Hmmm….sugar is the second ingredient, we have two corn products in there (see King Corn for more information about why this is not a good thing), we have more sugar (high fructose corn syrup), citric acid (preservative), tricalcium phosphate (anti-caking), pectin (gelling agent) and then coloring and added vitamins. 108 of this products 170 calories comes from…sugar! While some of it would come from the lactose (in the milk) and the strawberries, I would guess that a significant percentage of those calories come from the added sugar (especially since it is the second ingredient) and the HFCS.

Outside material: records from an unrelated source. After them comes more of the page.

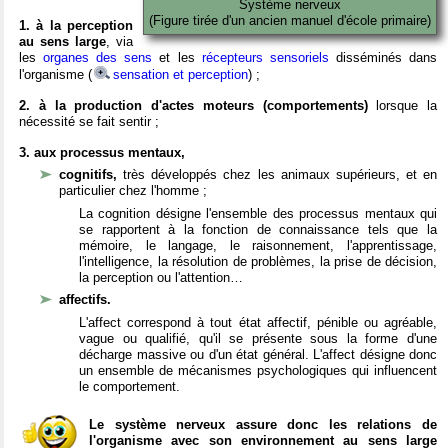
Système nerveux
(Figure tirée d'un ancien manuel d'école primaire)
1. à la perception
au sens large
, via
les
organes des sens
et les
récepteurs sensoriels
disséminés dans
l'organisme (
sensation et perception
) ;
2. à la production d'actes moteurs (comportements)
lorsque la
nécessité se fait sentir ;
3. aux processus mentaux,
cognitifs,
très développés chez les animaux supérieurs, et en
particulier chez l'homme ;
La cognition désigne l'ensemble des processus mentaux qui
se rapportent à la fonction de connaissance tels que la
mémoire, le langage, le raisonnement, l'apprentissage,
l'intelligence, la résolution de problèmes, la prise de décision,
la perception ou l'attention…
affectifs.
L'affect correspond à tout état affectif, pénible ou agréable,
vague ou qualifié, qu'il se présente sous la forme d'une
décharge massive ou d'un état général. L'affect désigne donc
un ensemble de mécanismes psychologiques qui influencent
le comportement.
Le système nerveux assure donc les relations de
l'organisme avec son environnement au sens large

Also be aware that our dairy products are all pasteurized and homogenized. Homogenization is generally a two-step process that breaks down the fat in the milk into such small pieces that the fat will no longer separate and rise to the top. Like pasteurization, the milk is heated as part of this process, acting almost like a second pasteurization. There is also some evidence that the process of homogenization, which makes chemical alterations to the milk, increases the allergic properties of the resulting product. Pasteurization is a process of heating the milk to destroy potentially bad bacteria which could be present in the milk. However:
Numerous studies have shown, however, that bad bugs are not the only thing destroyed by the heat: delicate proteins, enzymes, immune factors, hormones, vitamins, mineral availability all undergo definite changes during the heating process. No one seriously disputes this fact.

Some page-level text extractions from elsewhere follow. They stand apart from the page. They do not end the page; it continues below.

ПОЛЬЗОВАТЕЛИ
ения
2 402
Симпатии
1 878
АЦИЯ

What is not clear though, due to conflicting science and belief systems, is to what extent the food value of the milk is actually impacted. When man-made nutrients (often inferior to their natural form) must be added back in to replace those destroyed by heat, there is no argument. The quality of the milk has suffered.

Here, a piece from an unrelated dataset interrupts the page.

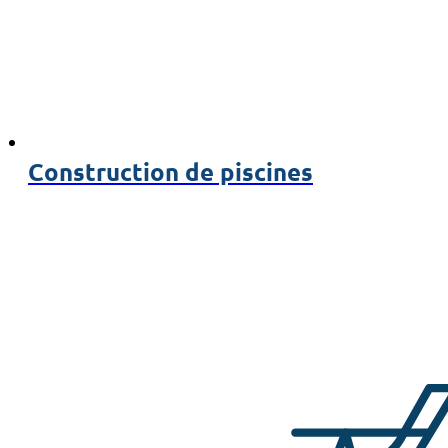
Construction de piscines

While raw milk (basically milk in its original form, without pasteurization or homogenization) is becoming more available (see Where Can I Find Real Milk if interested), there are risks associated with drinking unpasteurized milk. A compromise would be to look for milk and other dairy products that are “minimally pasteurized” or at least not “ultra-pasteurized.” I do most of my food shopping at Whole Foods where I buy either Organic Valley milk (pasteurized, but not ultra-pasteurized) or on occasion, Maine’s Own, which is minimally pasteurized (and organic). Be aware that as you sacrifice some pasteurization, you also sacrifice shelf life (which is, in fact, the reason I don’t always buy Maine’s Own because the expiration date is usually within a week). However, the other day I needed to stop and get milk, and I ran into Stop-n-Shop. I found three organic sources of milk, every single one of them ultra-pasteurized. I desperately needed milk, so I bought the Stonyfield milk. Expiration date of August 4th! This is a “natural” product that we have so completely changed that it can last 7 weeks…there is truly something wrong with that.
Anyway, that is my rant for the day on dairy. Dairy can be a great, healthy food choice, but start reading labels…make sure it is as close to it’s original state as possible.